Focus on Computerized Maintenance Management Systems

Vantage will work with a customer's existing systems and tools or bring in its own, including its own Computerized Maintenance Management System. "We find many systems are often capable but not managed correctly," Yetman said.

"We’ve restructured our CMMS (which we will make available to the customer). We link the records in the CMMS to the dependencies. Let’s say you have a CRAH unit -- it knows and has the dependency on the power panel that feeds it. We take it a step further and tell customers and what specific people or teams are potentially affected with maintenance. If something goes wrong, we can tell the exact impact."

Even the best systems can be subject to entropy over time, according to Yetman. To combat this, Vantage built in reporting that indicates what might be falling apart. Instead of yearly maintenance reports, it's a weekly occurrence, so nothing ever falls out of control without notice.

The company has spent a lot more time on training and understanding the data center equipment. It currently aims for a certified technician for each UPS on each staff on each shift, for example. "We save money by not outsourcing maintenance, and there's job satisfaction from the crew because we’re investing in their education," he said.

A lot of the traditional parts of running an enterprise data center are being outsourced to leverage economies of scale. Itss colocation for physical space and power; it's cloud for IT; and facilities management is for day-to-day operations.

There are several reasons to consider outsourcing the day-to-day. Potential Vantage customers may be stuck with underperforming teams because facilities management isn't their core competency. "A company may be more about software development than running the servers, so they don't put a focus on it," said Yetman. "They're too busy putting energy in another part of the business."

Some customers are also disappointed with existing maintenance contracts with vendors, because a vendor can't provide this level of individual care.
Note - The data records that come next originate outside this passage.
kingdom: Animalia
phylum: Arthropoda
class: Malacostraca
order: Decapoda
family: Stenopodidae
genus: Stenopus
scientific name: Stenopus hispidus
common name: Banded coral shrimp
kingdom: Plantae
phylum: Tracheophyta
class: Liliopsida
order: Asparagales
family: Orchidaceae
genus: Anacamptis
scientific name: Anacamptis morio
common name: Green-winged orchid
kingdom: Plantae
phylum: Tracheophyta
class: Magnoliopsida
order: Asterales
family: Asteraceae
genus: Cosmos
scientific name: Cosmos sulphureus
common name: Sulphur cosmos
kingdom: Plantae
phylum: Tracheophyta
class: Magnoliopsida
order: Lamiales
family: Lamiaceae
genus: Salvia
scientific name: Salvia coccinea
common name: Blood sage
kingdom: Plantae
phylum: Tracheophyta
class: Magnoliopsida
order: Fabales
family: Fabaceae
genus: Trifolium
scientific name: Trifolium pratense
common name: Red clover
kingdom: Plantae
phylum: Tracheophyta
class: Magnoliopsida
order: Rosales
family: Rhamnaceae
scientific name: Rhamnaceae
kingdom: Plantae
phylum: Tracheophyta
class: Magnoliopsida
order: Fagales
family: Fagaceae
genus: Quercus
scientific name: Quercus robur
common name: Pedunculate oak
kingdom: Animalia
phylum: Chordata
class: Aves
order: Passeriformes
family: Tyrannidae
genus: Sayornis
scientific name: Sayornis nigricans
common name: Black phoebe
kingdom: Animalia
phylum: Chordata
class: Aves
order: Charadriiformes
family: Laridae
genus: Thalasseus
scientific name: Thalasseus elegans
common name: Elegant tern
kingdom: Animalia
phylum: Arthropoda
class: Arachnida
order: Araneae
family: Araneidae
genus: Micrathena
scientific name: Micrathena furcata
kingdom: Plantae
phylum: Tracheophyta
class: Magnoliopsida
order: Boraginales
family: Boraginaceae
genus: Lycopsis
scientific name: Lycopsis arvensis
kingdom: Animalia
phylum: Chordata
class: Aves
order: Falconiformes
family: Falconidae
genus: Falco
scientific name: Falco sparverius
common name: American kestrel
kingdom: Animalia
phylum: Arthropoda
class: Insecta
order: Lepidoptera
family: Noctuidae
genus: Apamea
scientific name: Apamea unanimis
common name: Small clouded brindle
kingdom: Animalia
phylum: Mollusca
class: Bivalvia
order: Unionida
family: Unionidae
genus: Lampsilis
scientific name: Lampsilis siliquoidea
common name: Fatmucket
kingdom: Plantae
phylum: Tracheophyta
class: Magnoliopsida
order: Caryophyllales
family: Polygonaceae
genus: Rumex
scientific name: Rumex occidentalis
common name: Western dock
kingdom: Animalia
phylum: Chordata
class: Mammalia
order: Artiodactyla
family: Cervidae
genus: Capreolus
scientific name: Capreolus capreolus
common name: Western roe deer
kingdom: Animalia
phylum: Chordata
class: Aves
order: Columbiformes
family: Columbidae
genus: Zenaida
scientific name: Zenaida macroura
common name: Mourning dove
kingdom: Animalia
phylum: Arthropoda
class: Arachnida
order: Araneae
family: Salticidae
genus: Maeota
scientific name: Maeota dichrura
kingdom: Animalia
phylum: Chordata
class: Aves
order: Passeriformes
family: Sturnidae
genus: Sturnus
More Potential for Sale-Leaseback Deals

Besides another revenue stream, addition of facilities management services gives Vantage and others a possible avenue for expansion through sale-leaseback transactions.

"If we look at a facility and fall in love with the environment and underpinnings, there’s a chance we can ask to take it further off your hands," said Yetman. "We can see if there’s opportunities to further our footprint, and maybe even give us opportunity to expand in that market; then open up more space. It would free up capital for the company [customer], and we'd run it for them. Our economies of scale would mean it would run more efficiently and we'd still have an opportunity to get a margin."